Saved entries
-=-=-=-=-

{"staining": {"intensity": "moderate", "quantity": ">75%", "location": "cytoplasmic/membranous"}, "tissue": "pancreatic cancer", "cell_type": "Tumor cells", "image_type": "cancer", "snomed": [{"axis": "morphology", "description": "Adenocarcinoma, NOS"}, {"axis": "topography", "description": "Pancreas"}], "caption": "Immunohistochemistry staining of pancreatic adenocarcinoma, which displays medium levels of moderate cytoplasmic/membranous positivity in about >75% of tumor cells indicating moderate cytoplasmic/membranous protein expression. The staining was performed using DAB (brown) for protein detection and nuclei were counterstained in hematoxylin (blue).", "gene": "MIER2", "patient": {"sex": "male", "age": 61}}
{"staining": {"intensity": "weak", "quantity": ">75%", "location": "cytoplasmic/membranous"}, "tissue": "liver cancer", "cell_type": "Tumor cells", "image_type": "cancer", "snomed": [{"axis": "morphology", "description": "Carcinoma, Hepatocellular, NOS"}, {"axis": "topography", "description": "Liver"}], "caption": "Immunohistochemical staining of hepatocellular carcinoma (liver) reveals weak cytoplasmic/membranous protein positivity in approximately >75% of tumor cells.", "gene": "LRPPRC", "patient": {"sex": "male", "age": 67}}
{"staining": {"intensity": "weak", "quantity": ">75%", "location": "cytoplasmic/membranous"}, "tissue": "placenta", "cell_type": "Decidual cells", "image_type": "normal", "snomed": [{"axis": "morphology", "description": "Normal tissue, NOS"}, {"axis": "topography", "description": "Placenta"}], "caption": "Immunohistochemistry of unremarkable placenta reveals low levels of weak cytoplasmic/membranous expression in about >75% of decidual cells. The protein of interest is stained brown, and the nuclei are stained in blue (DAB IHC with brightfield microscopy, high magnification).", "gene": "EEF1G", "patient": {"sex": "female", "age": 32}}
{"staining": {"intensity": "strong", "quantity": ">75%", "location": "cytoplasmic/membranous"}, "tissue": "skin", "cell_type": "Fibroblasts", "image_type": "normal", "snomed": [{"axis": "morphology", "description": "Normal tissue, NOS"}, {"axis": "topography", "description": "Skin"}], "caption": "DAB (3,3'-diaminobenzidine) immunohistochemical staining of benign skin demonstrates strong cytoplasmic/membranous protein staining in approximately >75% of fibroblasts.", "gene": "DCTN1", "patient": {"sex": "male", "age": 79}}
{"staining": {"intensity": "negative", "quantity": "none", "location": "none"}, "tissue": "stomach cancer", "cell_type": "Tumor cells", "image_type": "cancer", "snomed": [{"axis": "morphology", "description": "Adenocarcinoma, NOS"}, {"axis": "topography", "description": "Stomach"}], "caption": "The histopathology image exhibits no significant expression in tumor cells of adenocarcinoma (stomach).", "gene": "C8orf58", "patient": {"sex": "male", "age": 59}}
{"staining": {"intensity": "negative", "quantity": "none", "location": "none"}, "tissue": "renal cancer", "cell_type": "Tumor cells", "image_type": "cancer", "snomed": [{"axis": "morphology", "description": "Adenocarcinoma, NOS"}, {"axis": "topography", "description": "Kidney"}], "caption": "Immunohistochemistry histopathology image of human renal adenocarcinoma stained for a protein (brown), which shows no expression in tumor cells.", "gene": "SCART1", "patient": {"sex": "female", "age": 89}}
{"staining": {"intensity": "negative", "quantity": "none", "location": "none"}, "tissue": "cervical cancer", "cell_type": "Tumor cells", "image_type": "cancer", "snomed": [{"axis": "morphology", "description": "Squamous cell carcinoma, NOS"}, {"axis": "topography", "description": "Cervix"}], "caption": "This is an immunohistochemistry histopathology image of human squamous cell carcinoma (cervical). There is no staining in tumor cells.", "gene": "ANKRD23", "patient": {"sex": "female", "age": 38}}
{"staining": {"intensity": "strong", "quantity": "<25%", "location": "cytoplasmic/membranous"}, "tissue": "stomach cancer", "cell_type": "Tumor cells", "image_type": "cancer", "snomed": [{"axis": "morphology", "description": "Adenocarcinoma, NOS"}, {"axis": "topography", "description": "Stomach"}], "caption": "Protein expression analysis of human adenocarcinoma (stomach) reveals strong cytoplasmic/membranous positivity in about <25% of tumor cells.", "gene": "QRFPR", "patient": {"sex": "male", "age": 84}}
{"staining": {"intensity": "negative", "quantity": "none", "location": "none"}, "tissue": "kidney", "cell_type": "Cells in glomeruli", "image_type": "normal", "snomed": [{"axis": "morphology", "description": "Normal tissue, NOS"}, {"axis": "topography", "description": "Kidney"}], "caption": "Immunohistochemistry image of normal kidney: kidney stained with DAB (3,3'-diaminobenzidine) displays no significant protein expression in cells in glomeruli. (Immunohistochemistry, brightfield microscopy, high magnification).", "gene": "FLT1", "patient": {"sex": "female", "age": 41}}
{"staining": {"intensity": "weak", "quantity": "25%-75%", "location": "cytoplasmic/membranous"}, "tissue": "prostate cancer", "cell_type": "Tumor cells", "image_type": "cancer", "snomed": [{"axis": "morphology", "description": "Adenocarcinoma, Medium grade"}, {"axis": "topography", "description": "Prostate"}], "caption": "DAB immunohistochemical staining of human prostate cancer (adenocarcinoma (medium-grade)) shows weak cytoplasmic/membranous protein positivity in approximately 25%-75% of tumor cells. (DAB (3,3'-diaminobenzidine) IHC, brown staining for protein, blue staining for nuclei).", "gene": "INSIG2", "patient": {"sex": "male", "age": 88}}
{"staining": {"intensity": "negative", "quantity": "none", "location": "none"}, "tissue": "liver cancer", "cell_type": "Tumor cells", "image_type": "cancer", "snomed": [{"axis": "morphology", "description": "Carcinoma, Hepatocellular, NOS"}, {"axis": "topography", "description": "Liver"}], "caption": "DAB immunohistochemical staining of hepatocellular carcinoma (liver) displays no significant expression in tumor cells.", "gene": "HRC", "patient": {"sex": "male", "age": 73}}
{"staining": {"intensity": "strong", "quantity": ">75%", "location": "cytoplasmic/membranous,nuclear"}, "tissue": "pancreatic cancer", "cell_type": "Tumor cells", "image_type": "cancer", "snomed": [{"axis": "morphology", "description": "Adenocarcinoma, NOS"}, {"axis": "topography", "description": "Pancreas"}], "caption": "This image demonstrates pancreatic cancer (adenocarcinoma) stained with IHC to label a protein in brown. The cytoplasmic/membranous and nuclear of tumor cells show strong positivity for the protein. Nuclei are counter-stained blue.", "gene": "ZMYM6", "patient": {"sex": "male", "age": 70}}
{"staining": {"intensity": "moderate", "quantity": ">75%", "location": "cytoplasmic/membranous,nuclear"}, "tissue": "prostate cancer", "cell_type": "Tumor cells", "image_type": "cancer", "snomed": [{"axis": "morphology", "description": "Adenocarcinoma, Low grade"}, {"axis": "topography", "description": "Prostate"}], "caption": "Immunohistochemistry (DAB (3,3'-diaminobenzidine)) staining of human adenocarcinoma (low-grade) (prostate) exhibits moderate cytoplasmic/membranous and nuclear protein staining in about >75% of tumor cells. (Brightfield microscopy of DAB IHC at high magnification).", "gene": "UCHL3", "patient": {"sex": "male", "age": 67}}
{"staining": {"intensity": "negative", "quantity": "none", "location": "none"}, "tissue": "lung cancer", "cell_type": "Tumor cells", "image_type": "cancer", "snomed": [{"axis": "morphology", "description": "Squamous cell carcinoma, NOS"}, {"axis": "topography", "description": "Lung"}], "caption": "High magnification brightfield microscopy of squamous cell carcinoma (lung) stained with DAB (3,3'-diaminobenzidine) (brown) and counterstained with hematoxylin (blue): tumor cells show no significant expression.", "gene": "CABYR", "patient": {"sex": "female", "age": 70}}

-=-=-=-=-

Work to complete – Only the lines from the one with "(DAB (3,3'-diaminobenzidine)) staining" through the end of the data belong in the answer, each reproduced exactly.

Output below –
{"staining": {"intensity": "moderate", "quantity": ">75%", "location": "cytoplasmic/membranous,nuclear"}, "tissue": "prostate cancer", "cell_type": "Tumor cells", "image_type": "cancer", "snomed": [{"axis": "morphology", "description": "Adenocarcinoma, Low grade"}, {"axis": "topography", "description": "Prostate"}], "caption": "Immunohistochemistry (DAB (3,3'-diaminobenzidine)) staining of human adenocarcinoma (low-grade) (prostate) exhibits moderate cytoplasmic/membranous and nuclear protein staining in about >75% of tumor cells. (Brightfield microscopy of DAB IHC at high magnification).", "gene": "UCHL3", "patient": {"sex": "male", "age": 67}}
{"staining": {"intensity": "negative", "quantity": "none", "location": "none"}, "tissue": "lung cancer", "cell_type": "Tumor cells", "image_type": "cancer", "snomed": [{"axis": "morphology", "description": "Squamous cell carcinoma, NOS"}, {"axis": "topography", "description": "Lung"}], "caption": "High magnification brightfield microscopy of squamous cell carcinoma (lung) stained with DAB (3,3'-diaminobenzidine) (brown) and counterstained with hematoxylin (blue): tumor cells show no significant expression.", "gene": "CABYR", "patient": {"sex": "female", "age": 70}}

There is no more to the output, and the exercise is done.